Data: Facts about careers | St. Lawrence University English

Data: Facts about careers

Data on Outcomes

Is it true that English majors do well in the short- and long-term? YES!

Income Data:

English and Humanities major do quite well in terms of income outcomes according to the Association of American Colleges and Universities (1). We earn more than our professional peers (Business and Education majors) in the long-term but business majors make a little more right out of the gate. For example, the U.S. Census Bureau examined a subset of earned wages over time. In examining just the top 10% from each major (not averages), they found that top computer science majors earned $2.95million over their lifetime. Guess what? Humanities majors in the top bracket reached just as high: History $2.65million and English $2.34million (2). History majors tend to become lawyers more frequently than English majors to account for the difference. If you want to know more about income by major over your lifetime, the numbers are available at The Hamilton Project. 

And just for fun: English majors at the top of our field make more than those at the top of computer science or engineering (3). This data is skewed because CEOs at Alibaba, Goldman Sachs, and YouTube all majored in the humanities.

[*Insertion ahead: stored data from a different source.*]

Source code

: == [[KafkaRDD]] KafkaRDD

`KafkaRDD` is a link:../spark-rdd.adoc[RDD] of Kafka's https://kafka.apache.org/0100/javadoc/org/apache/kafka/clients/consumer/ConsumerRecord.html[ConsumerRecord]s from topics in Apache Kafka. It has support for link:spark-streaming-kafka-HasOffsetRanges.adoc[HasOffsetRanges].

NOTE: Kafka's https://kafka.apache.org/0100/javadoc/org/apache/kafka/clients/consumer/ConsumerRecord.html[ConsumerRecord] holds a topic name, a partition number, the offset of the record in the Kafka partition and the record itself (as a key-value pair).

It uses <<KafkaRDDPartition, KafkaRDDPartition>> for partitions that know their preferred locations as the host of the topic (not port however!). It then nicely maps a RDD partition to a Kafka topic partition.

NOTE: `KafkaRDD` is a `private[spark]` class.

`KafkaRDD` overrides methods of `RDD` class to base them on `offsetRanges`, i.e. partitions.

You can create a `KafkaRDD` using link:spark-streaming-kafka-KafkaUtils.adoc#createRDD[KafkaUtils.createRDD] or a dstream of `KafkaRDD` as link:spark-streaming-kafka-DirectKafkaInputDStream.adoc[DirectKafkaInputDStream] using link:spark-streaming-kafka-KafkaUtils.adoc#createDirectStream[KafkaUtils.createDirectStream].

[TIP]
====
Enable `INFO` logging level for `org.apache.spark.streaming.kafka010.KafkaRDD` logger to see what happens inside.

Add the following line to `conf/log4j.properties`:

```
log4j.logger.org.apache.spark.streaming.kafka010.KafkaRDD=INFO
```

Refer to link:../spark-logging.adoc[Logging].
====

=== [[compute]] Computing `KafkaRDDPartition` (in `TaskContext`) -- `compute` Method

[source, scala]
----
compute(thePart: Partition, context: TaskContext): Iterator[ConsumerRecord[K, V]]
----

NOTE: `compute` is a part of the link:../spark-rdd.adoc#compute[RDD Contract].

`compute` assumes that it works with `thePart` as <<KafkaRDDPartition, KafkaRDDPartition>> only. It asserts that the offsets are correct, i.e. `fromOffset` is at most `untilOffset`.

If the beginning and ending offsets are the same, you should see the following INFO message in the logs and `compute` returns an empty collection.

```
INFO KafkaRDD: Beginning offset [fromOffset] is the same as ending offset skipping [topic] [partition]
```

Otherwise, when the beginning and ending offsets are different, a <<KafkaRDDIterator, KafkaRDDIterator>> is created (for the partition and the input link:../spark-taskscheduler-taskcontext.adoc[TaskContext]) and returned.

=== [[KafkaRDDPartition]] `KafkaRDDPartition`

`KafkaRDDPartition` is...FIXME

And guess what? English major salaries have been increasing as more firms realize the value of our skills. The National Association of Colleges and Employers shows that English major salaries are increasing by over 14% (4). Employers prize our ability to write. And what makes capitalism function? The ability to craft memos, reports, and evaluations. We stand out from the crowd. 

We are more than hireable: we are in demand.

English majors find jobs after graduation.

This article describes how and why tech companies are looking for liberal arts majors.

Why study English in the first place: because we contribute to society and business

CEO Perspectives:

CEO's taut the virtues of English majors (5). Imagination and creativity are key to solving complex problem.

The CEO of Goldman Sachs, one of the premier investment banks that hires droves of econ and business majors, wants candidates who can WRITE (6). Yup, banks, too, need English majors to run Human Resources, Internal finance operations (not the banking part), Internal employee relations, publicity and communications, marketing, and all the other parts of the business. English majors might not be the bankers, but the CEOs want us there to run the ship because we can WRITE and COMMUNICATE EFFECTIVELY 

The Wall Street Journal praises English majors for being "broad thinkers" and excellent writers. A director of HR at a Fortune 100 company loves English majors because "It is easier to hire people who can write--and teach them how to read financial statements--rather than hire accountants in hopes of teaching them to be strong writers" (7).

This PBS video discusses how humanities majors are finding exciting jobs at tech companies.

The Presidents of Stanford and the University of Michigan discuss how studying the humanities brings purpose and meaning to life.

Experience and Internships Data:

The Council for Independent Colleges suggests that humanities majors seek professional internships, i.e. not camp counselors unless that is your intended career (8). By the summer between your junior and senior year, you should test out a professional workplace internship. 

Skills Data:

Read with skepticism. The American Enterprise Institute (a political think tank) advocates professional career training over the liberal arts. So, their report is highly skewed in favor of non-critical thinking degrees but professional ones (think: education, engineering, public health, etc.). What is an important take away, though, is that if you know you'd like to pivot into computer science or business after SLU, then simply add a coding bootcamp or a business foundations certificate is key to your success (9). Both of these are easily available online from reputable institutions (like Georgia Tech or UPenn/Harvard, respectively). You might want to take an online certificate in advertising and marketing, for example from Northwestern, if you know that's the career you want to pursue. 

Medical schools are looking for humanities majors.

Business schools are also looking for humanities majors.

References (due to accessibility restrictions by the university, we cannot provide the links to documents or post the documents themselves; a quick googling of the titles should bring them up in a new tab):

1. AAUP. "Liberal Arts Graduates and Employment: Setting the Record Straight." 2014.

2. Loosvelt, Derek. "Do Liberal Arts Majors Earn More in the Long Run?" on Vault Blogs. September 12, 2016.

3. Loosvelt, Derek. "When English Majors Earn More Than Engineers" on Vault Blogs, November 7, 2017.

4. National Association of Colleges and Employers. "First-Destinations for the College Class of 2015." (note: this survey is updated annually).

5. Bouee, Charles-Edouard. "Why imagination is a key strategic asset" on LinkedIn. Accessed April 17, 2019.

6. Solomon, David interviewed by Julia La Roche. "Goldman Sachs CEO reveals the valuable job skill he's finding 'less and less'" on Yahoo Finance. March 16, 2019.

7. Anders, George. "Good News, Liberal-Arts Majors: You Do Just Fine." The Wall Street Journal. September 12, 2016, page R2.

8. The Council of Independent Colleges. "Career Preparation and the Liberal Arts." July 2015.

9. Schneider, Mark and Matthew Sigelman. "Saving the Liberal Arts." American Enterprise Institute. February 2018.